● **WHAT YOU WILL DO**
Reproduce the text from every one of the records below, word for word and line for line, and leave out the pictures.

● **EXERCISE MATERIAL**
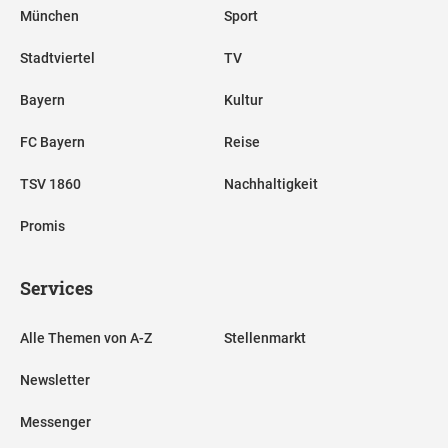
München
Sport
Stadtviertel
TV
Bayern
Kultur
FC Bayern
Reise
TSV 1860
Nachhaltigkeit
Promis
Services
Alle Themen von A-Z
Stellenmarkt
Newsletter
Messenger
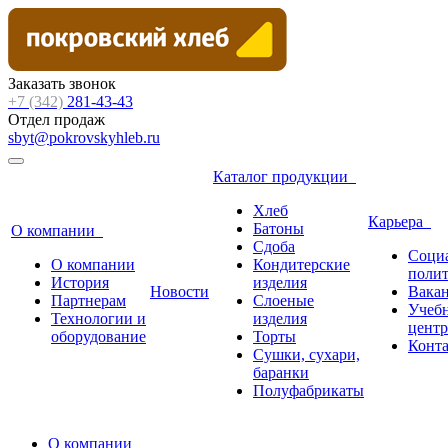
Заказать звонок
+7 (342)
281-43-43
Отдел продаж
sbyt@pokrovskyhleb.ru
Каталог продукции
Хлеб
Карьера
Батоны
О компании
Сдоба
Соци
О компании
Кондитерские
поли
История
изделия
Новости
Вака
Партнерам
Слоеные
Учеб
Технологии и
изделия
центр
оборудование
Торты
Конт
Сушки, сухари,
баранки
Полуфабрикаты
О компании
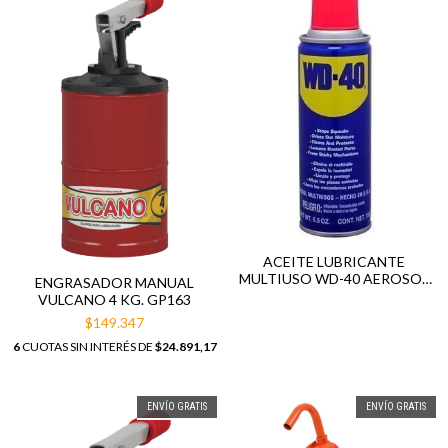
ACEITE LUBRICANTE
MULTIUSO WD-40 AEROSOL
ENGRASADOR MANUAL
X155GRS
VULCANO 4 KG. GP163
$149.347
6
CUOTAS SIN INTERÉS DE
$24.891,17
ENVÍO GRATIS
ENVÍO GRATIS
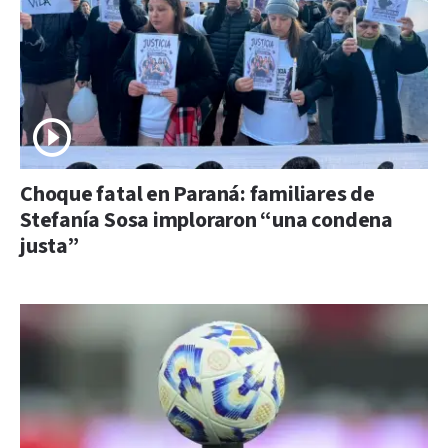
Choque fatal en Paraná: familiares de
Stefanía Sosa imploraron “una condena
justa”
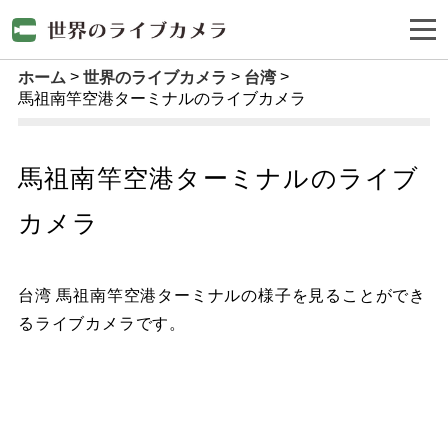
ホーム
世界のライブカメラ
台湾
馬祖南竿空港ターミナルのライブカメラ
馬祖南竿空港ターミナルのライブ
カメラ
台湾 馬祖南竿空港ターミナルの様子を見ることができ
るライブカメラです。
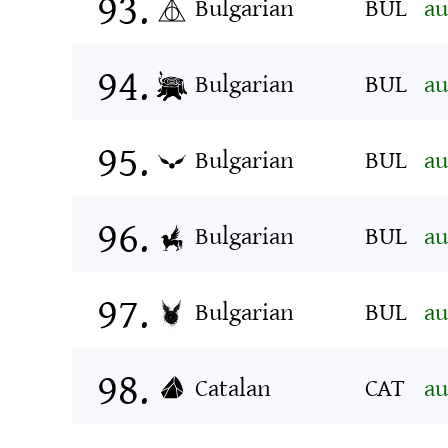
Bulgarian
BUL
au
Bulgarian
BUL
au
Bulgarian
BUL
au
Bulgarian
BUL
au
Bulgarian
BUL
au
Catalan
CAT
au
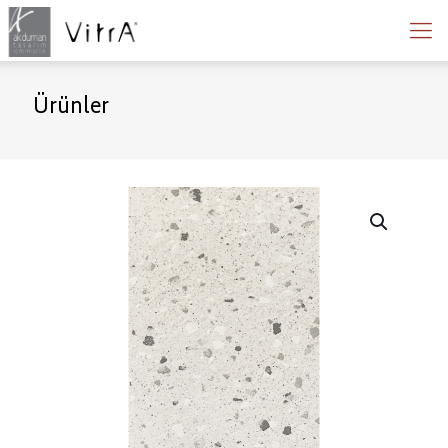
Ürünler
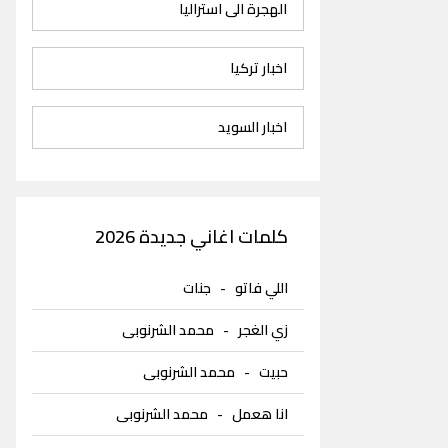
الهجرة الى استراليا
اخبار تركيا
اخبار السويد
كلمات اغاني جديدة 2026
اللي فاتو
-
جنات
زي الغجر
-
محمد الشرنوبى
حبيت
-
محمد الشرنوبى
انا هعمل
-
محمد الشرنوبى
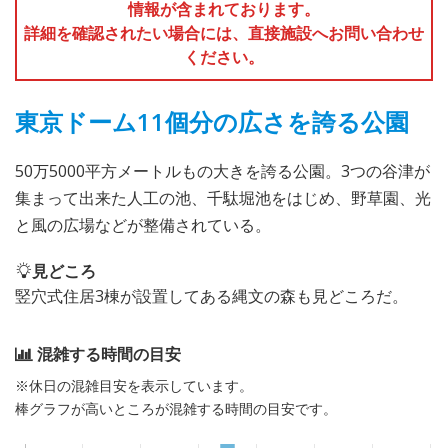
情報が含まれております。
詳細を確認されたい場合には、直接施設へお問い合わせ
ください。
東京ドーム11個分の広さを誇る公園
50万5000平方メートルもの大きを誇る公園。3つの谷津が
集まって出来た人工の池、千駄堀池をはじめ、野草園、光
と風の広場などが整備されている。
見どころ
竪穴式住居3棟が設置してある縄文の森も見どころだ。
混雑する時間の目安
※休日の混雑目安を表示しています。
棒グラフが高いところが混雑する時間の目安です。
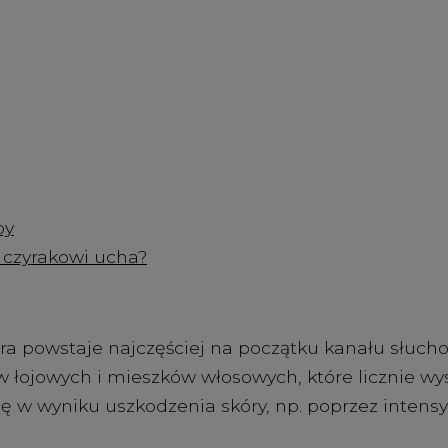
by
 czyrakowi ucha?
óra powstaje najczęściej na początku kanału słuc
 łojowych i mieszków włosowych, które licznie wy
ę w wyniku uszkodzenia skóry, np. poprzez intens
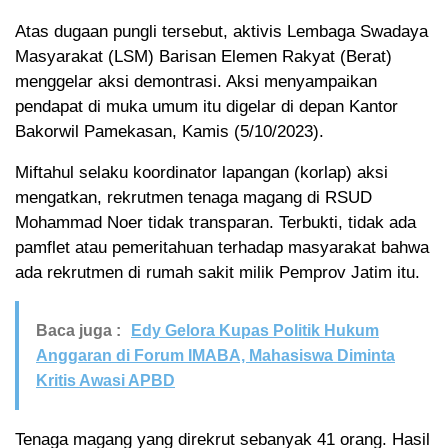
Atas dugaan pungli tersebut, aktivis Lembaga Swadaya
Masyarakat (LSM) Barisan Elemen Rakyat (Berat)
menggelar aksi demontrasi. Aksi menyampaikan
pendapat di muka umum itu digelar di depan Kantor
Bakorwil Pamekasan, Kamis (5/10/2023).
Miftahul selaku koordinator lapangan (korlap) aksi
mengatkan, rekrutmen tenaga magang di RSUD
Mohammad Noer tidak transparan. Terbukti, tidak ada
pamflet atau pemeritahuan terhadap masyarakat bahwa
ada rekrutmen di rumah sakit milik Pemprov Jatim itu.
Baca juga :
Edy Gelora Kupas Politik Hukum
Anggaran di Forum IMABA, Mahasiswa Diminta
Kritis Awasi APBD
Tenaga magang yang direkrut sebanyak 41 orang. Hasil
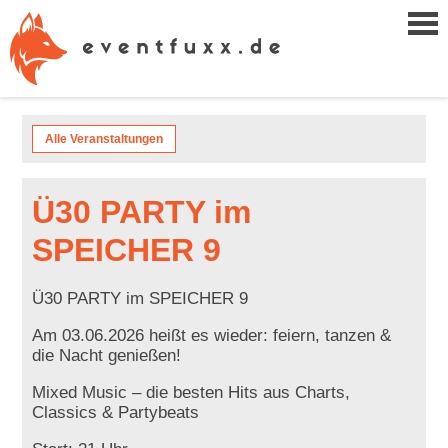
Alle Veranstaltungen
Ü30 PARTY im
SPEICHER 9
Ü30 PARTY im SPEICHER 9
Am 03.06.2026 heißt es wieder: feiern, tanzen &
die Nacht genießen!
Mixed Music – die besten Hits aus Charts,
Classics & Partybeats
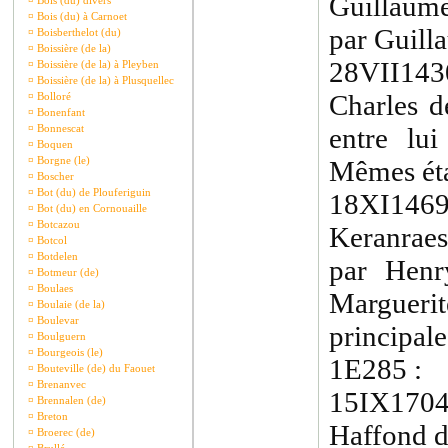
Guillaume
¤
Bois (du) divers
¤
Bois (du) à Carnoet
par Guill
¤
Boisberthelot (du)
¤
Boissière (de la)
28VII143
¤
Boissière (de la) à Pleyben
¤
Boissière (de la) à Plusquellec
Charles d
¤
Bolloré
¤
Bonenfant
¤
Bonnescat
entre lui
¤
Boquen
¤
Borgne (le)
Mêmes ét
¤
Boscher
¤
Bot (du) de Plouferiguin
18XI1469
¤
Bot (du) en Cornouaille
¤
Botcazou
Keranraes
¤
Botcol
¤
Botdelen
par Henr
¤
Botmeur (de)
¤
Boulaes
Margueri
¤
Boulaie (de la)
¤
Boulevar
principale
¤
Boulguern
¤
Bourgeois (le)
1E285 :
¤
Bouteville (de) du Faouet
¤
Brenanvec
15IX1704
¤
Brennalen (de)
¤
Breton
Haffond d
¤
Broerec (de)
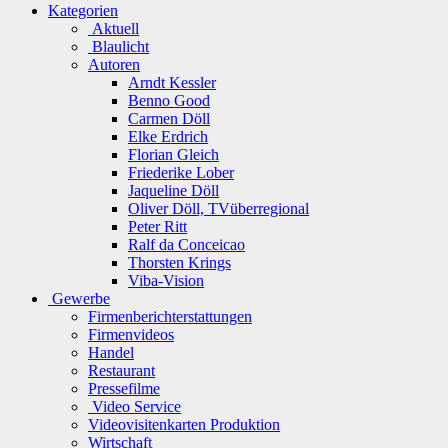
Kategorien
Aktuell
Blaulicht
Autoren
Arndt Kessler
Benno Good
Carmen Döll
Elke Erdrich
Florian Gleich
Friederike Lober
Jaqueline Döll
Oliver Döll, TVüberregional
Peter Ritt
Ralf da Conceicao
Thorsten Krings
Viba-Vision
Gewerbe
Firmenberichterstattungen
Firmenvideos
Handel
Restaurant
Pressefilme
Video Service
Videovisitenkarten Produktion
Wirtschaft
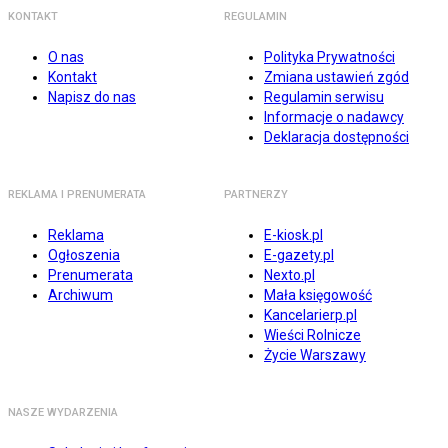
KONTAKT
REGULAMIN
O nas
Polityka Prywatności
Kontakt
Zmiana ustawień zgód
Napisz do nas
Regulamin serwisu
Informacje o nadawcy
Deklaracja dostępności
REKLAMA I PRENUMERATA
PARTNERZY
Reklama
E-kiosk.pl
Ogłoszenia
E-gazety.pl
Prenumerata
Nexto.pl
Archiwum
Mała księgowość
Kancelarierp.pl
Wieści Rolnicze
Życie Warszawy
NASZE WYDARZENIA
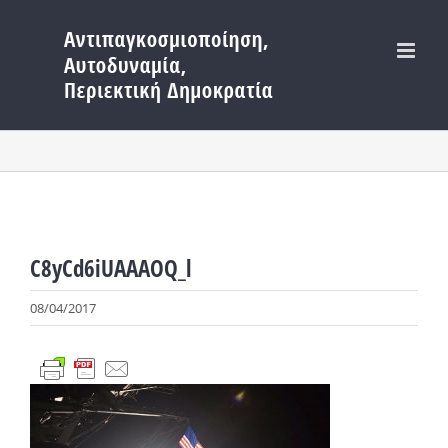
Μετάβαση
στο
περιεχόμενο
C8yCd6iUAAAOQ_l
08/04/2017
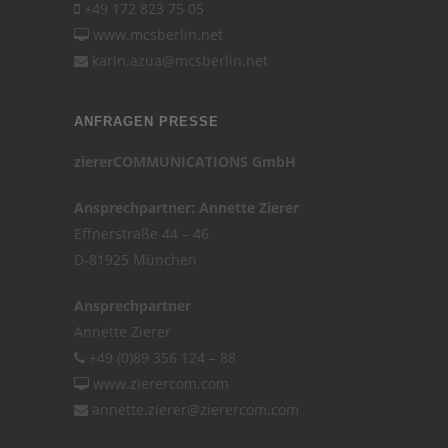
+49 172 823 75 05
www.mcsberlin.net
karin.azua@mcsberlin.net
ANFRAGEN PRESSE
ziererCOMMUNICATIONS GmbH
Ansprechpartner: Annette Zierer
Effnerstraße 44 – 46
D-81925 München
Ansprechpartner
Annette Zierer
+49 (0)89 356 124 – 88
www.zierercom.com
annette.zierer@zierercom.com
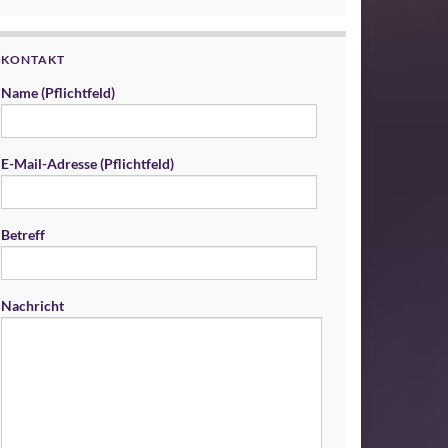
KONTAKT
Name (Pflichtfeld)
E-Mail-Adresse (Pflichtfeld)
Betreff
Nachricht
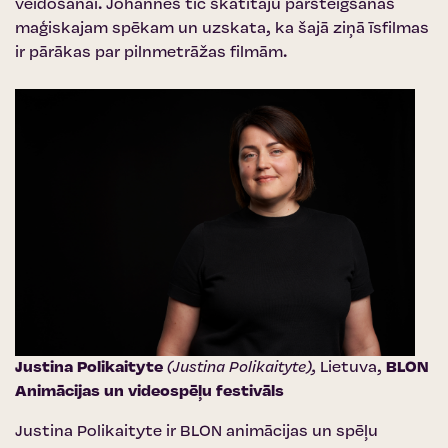
veidošanai.
Johannes tic skatītāju pārsteigšanas
maģiskajam spēkam un uzskata, ka šajā ziņā īsfilmas
ir pārākas par pilnmetrāžas filmām.
Justina Polikaityte
(Justina Polikaityte),
Lietuva,
BLON
Animācijas un videospēļu festivāls
Justina Polikaityte ir BLON animācijas un spēļu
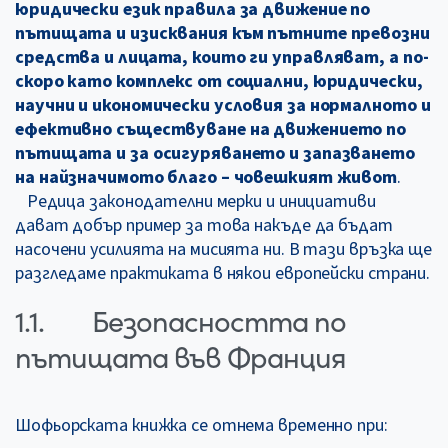
юридически език правила за движение по
пътищата и изисквания към пътните превозни
средства и лицата, които ги управляват, а по-
скоро като комплекс от социални, юридически,
научни и икономически условия за нормалното и
ефективно съществуване на движението по
пътищата и за осигуряването и запазването
на найзначимото благо – човешкият живот
.
Редица законодателни мерки и инициативи
дават добър пример за това накъде да бъдат
насочени усилията на мисията ни. В тази връзка ще
разгледаме практиката в някои европейски страни.
1.1. Безопасността по
пътищата във Франция
Шофьорската книжка се отнема временно при:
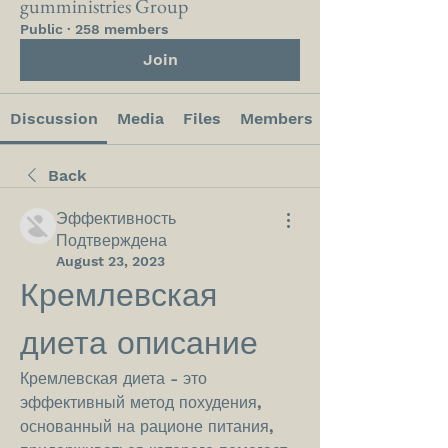
gumministries Group
Public
·
258 members
Join
Discussion
Media
Files
Members
Back
Эффективность
Подтверждена
August 23, 2023
Кремлевская 
диета описание
Кремлевская диета - это 
эффективный метод похудения, 
основанный на рационе питания,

● **EXPECTED ANSWER**
München
Sport
Stadtviertel
TV
Bayern
Kultur
FC Bayern
Reise
TSV 1860
Nachhaltigkeit
Promis
Services
Alle Themen von A-Z
Stellenmarkt
Newsletter
Messenger
Заказать звонок
+7 (342)
281-43-43
Отдел продаж
sbyt@pokrovskyhleb.ru
Каталог продукции
Хлеб
Карьера
Батоны
О компании
Сдоба
Соци
О компании
Кондитерские
поли
История
изделия
Новости
Вака
Партнерам
Слоеные
Учеб
Технологии и
изделия
центр
оборудование
Торты
Конт
Сушки, сухари,
баранки
Полуфабрикаты
О компании
ACEITE LUBRICANTE
MULTIUSO WD-40 AEROSOL
ENGRASADOR MANUAL
X155GRS
VULCANO 4 KG. GP163
$149.347
6
CUOTAS SIN INTERÉS DE
$24.891,17
ENVÍO GRATIS
ENVÍO GRATIS
Choque fatal en Paraná: familiares de
Stefanía Sosa imploraron “una condena
justa”
ホーム
世界のライブカメラ
台湾
馬祖南竿空港ターミナルのライブカメラ
馬祖南竿空港ターミナルのライブ
カメラ
台湾 馬祖南竿空港ターミナルの様子を見ることができ
るライブカメラです。
Bulgarian
BUL
au
Bulgarian
BUL
au
Bulgarian
BUL
au
Bulgarian
BUL
au
Bulgarian
BUL
au
Catalan
CAT
au
Ürünler
الهجرة الى استراليا
اخبار تركيا
اخبار السويد
كلمات اغاني جديدة 2026
اللي فاتو
-
جنات
زي الغجر
-
محمد الشرنوبى
حبيت
-
محمد الشرنوبى
انا هعمل
-
محمد الشرنوبى
情報が含まれております。
詳細を確認されたい場合には、直接施設へお問い合わせ
ください。
東京ドーム11個分の広さを誇る公園
50万5000平方メートルもの大きを誇る公園。3つの谷津が
集まって出来た人工の池、千駄堀池をはじめ、野草園、光
と風の広場などが整備されている。
見どころ
竪穴式住居3棟が設置してある縄文の森も見どころだ。
混雑する時間の目安
※休日の混雑目安を表示しています。
棒グラフが高いところが混雑する時間の目安です。
by
 czyrakowi ucha?
óra powstaje najczęściej na początku kanału słuc
 łojowych i mieszków włosowych, które licznie wy
ę w wyniku uszkodzenia skóry, np. poprzez intens
Atas dugaan pungli tersebut, aktivis Lembaga Swadaya
Masyarakat (LSM) Barisan Elemen Rakyat (Berat)
menggelar aksi demontrasi. Aksi menyampaikan
pendapat di muka umum itu digelar di depan Kantor
Bakorwil Pamekasan, Kamis (5/10/2023).
Miftahul selaku koordinator lapangan (korlap) aksi
mengatkan, rekrutmen tenaga magang di RSUD
Mohammad Noer tidak transparan. Terbukti, tidak ada
pamflet atau pemeritahuan terhadap masyarakat bahwa
ada rekrutmen di rumah sakit milik Pemprov Jatim itu.
Baca juga :
Edy Gelora Kupas Politik Hukum
Anggaran di Forum IMABA, Mahasiswa Diminta
Kritis Awasi APBD
Tenaga magang yang direkrut sebanyak 41 orang. Hasil
Alle Veranstaltungen
Ü30 PARTY im
SPEICHER 9
Ü30 PARTY im SPEICHER 9
Am 03.06.2026 heißt es wieder: feiern, tanzen &
die Nacht genießen!
Mixed Music – die besten Hits aus Charts,
Classics & Partybeats
Guillaume
¤
Bois (du) divers
¤
Bois (du) à Carnoet
par Guill
¤
Boisberthelot (du)
¤
Boissière (de la)
28VII143
¤
Boissière (de la) à Pleyben
¤
Boissière (de la) à Plusquellec
Charles d
¤
Bolloré
¤
Bonenfant
¤
Bonnescat
entre lui
¤
Boquen
¤
Borgne (le)
Mêmes ét
¤
Boscher
¤
Bot (du) de Plouferiguin
18XI1469
¤
Bot (du) en Cornouaille
¤
Botcazou
Keranraes
¤
Botcol
¤
Botdelen
par Henr
¤
Botmeur (de)
¤
Boulaes
Margueri
¤
Boulaie (de la)
¤
Boulevar
principale
¤
Boulguern
¤
Bourgeois (le)
1E285 :
¤
Bouteville (de) du Faouet
¤
Brenanvec
15IX1704
¤
Brennalen (de)
¤
Breton
Haffond d
¤
Broerec (de)
Kategorien
Aktuell
Blaulicht
Autoren
Arndt Kessler
Benno Good
Carmen Döll
Elke Erdrich
Florian Gleich
Friederike Lober
Jaqueline Döll
Oliver Döll, TVüberregional
Peter Ritt
Ralf da Conceicao
Thorsten Krings
Viba-Vision
Gewerbe
Firmenberichterstattungen
Firmenvideos
Handel
Restaurant
Pressefilme
Video Service
Videovisitenkarten Produktion
Wirtschaft
KONTAKT
REGULAMIN
O nas
Polityka Prywatności
Kontakt
Zmiana ustawień zgód
Napisz do nas
Regulamin serwisu
Informacje o nadawcy
Deklaracja dostępności
REKLAMA I PRENUMERATA
PARTNERZY
Reklama
E-kiosk.pl
Ogłoszenia
E-gazety.pl
Prenumerata
Nexto.pl
Archiwum
Mała księgowość
Kancelarierp.pl
Wieści Rolnicze
Życie Warszawy
NASZE WYDARZENIA
Μετάβαση
στο
περιεχόμενο
C8yCd6iUAAAOQ_l
08/04/2017
+49 172 823 75 05
www.mcsberlin.net
karin.azua@mcsberlin.net
ANFRAGEN PRESSE
ziererCOMMUNICATIONS GmbH
Ansprechpartner: Annette Zierer
Effnerstraße 44 – 46
D-81925 München
Ansprechpartner
Annette Zierer
+49 (0)89 356 124 – 88
www.zierercom.com
annette.zierer@zierercom.com
KONTAKT
Name (Pflichtfeld)
E-Mail-Adresse (Pflichtfeld)
Betreff
Nachricht
veidošanai.
Johannes tic skatītāju pārsteigšanas
maģiskajam spēkam un uzskata, ka šajā ziņā īsfilmas
ir pārākas par pilnmetrāžas filmām.
Justina Polikaityte
(Justina Polikaityte),
Lietuva,
BLON
Animācijas un videospēļu festivāls
Justina Polikaityte ir BLON animācijas un spēļu
юридически език правила за движение по
пътищата и изисквания към пътните превозни
средства и лицата, които ги управляват, а по-
скоро като комплекс от социални, юридически,
научни и икономически условия за нормалното и
ефективно съществуване на движението по
пътищата и за осигуряването и запазването
на найзначимото благо – човешкият живот
.
Редица законодателни мерки и инициативи
дават добър пример за това накъде да бъдат
насочени усилията на мисията ни. В тази връзка ще
разгледаме практиката в някои европейски страни.
1.1. Безопасността по
пътищата във Франция
Шофьорската книжка се отнема временно при:
gumministries Group
Public
·
258 members
Join
Discussion
Media
Files
Members
Back
Эффективность
Подтверждена
August 23, 2023
Кремлевская 
диета описание
Кремлевская диета - это 
эффективный метод похудения, 
основанный на рационе питания,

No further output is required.